We all have brilliant ideas for products that could make certain chores easier to perform if only they could be turned into reality. With that mission in mind, British artist and designer Dominic Wilcox, and an eccentric inventor himself, asked over 450 children to draw and submit their own invention ideas. He then enlisted local local makers and manufacturers to help make a selection of them into real products.
Wilcox’s Inventors Project started last year with a series of workshop in his hometown of Sunderland, England, where he showed children aged 4 to 12 some of his own inventions like his GPS-enabled leather shoes, and “cereal crane” and asked them to think about how to solve design problems that they or family members face.

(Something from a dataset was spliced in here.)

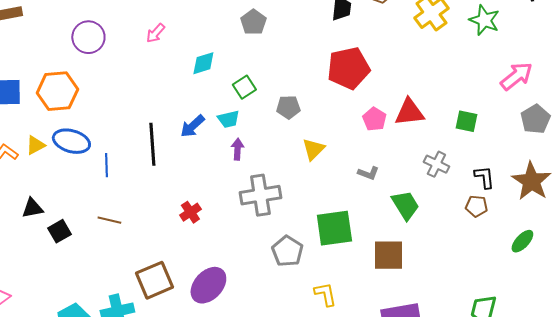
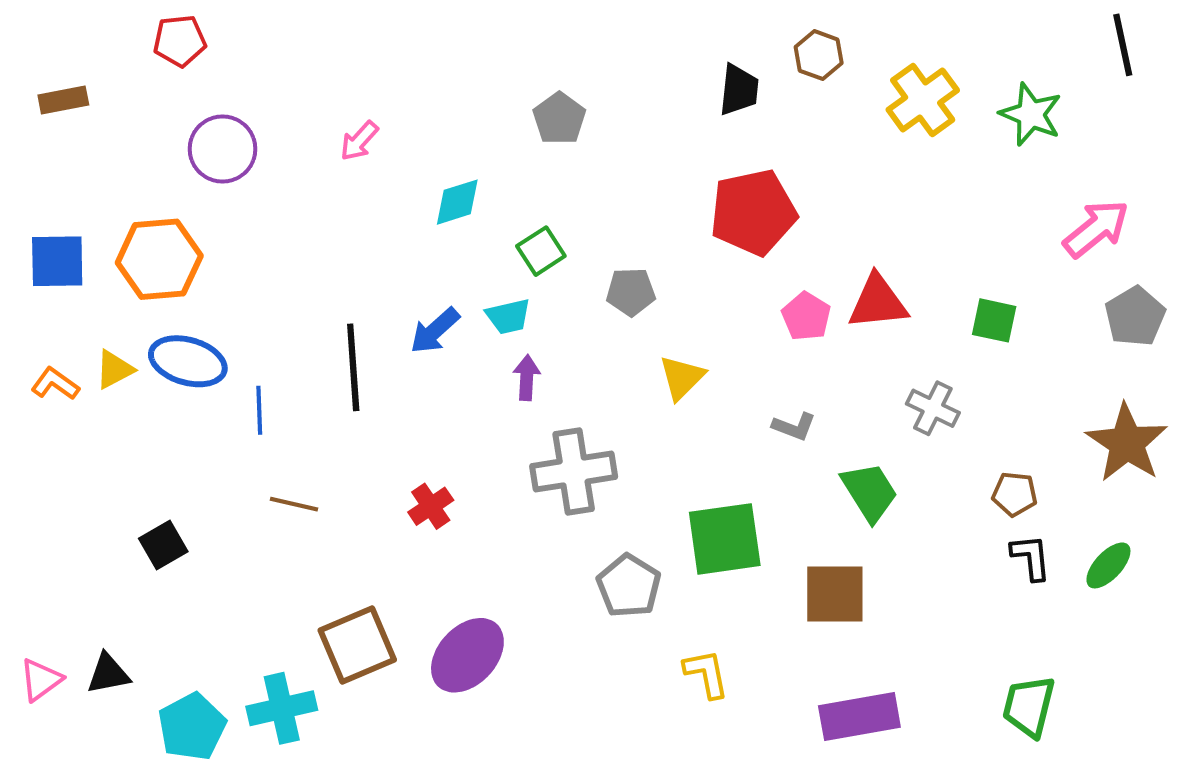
black L-shape: (484, 177) -> (1031, 557), moved
black triangle: (32, 208) -> (108, 674), moved
brown line: (109, 220) -> (294, 504), moved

“I knew that children have a vivid and free spirited way of thinking,” Wilcox told Slate, “so I was interested to see where their ideas would go without limitations.” He taught them how to add arrows and instructions to their sketches, and to think about who their typical user might be.
The children submitted over 600 drawings from which he chose 60 and passed them on to local designers, who transformed the sketches into real, and sometimes functional, objects. Among the products designed are a shout-activated camera, an LED-powered helmet to for kids who are afraid of the dark, a fan-powered food cooler fork that blows cold air on hot food before it goes in your mouth, and a particularly useful Pringles Hook, designed to retrieve the bottommost chips in a tall Pringles can.
The products were displayed in an exhibition held at a vacant shop in Sutherland, and ended last Saturday. Wilcox says the finished objects will then be returned to the young designers.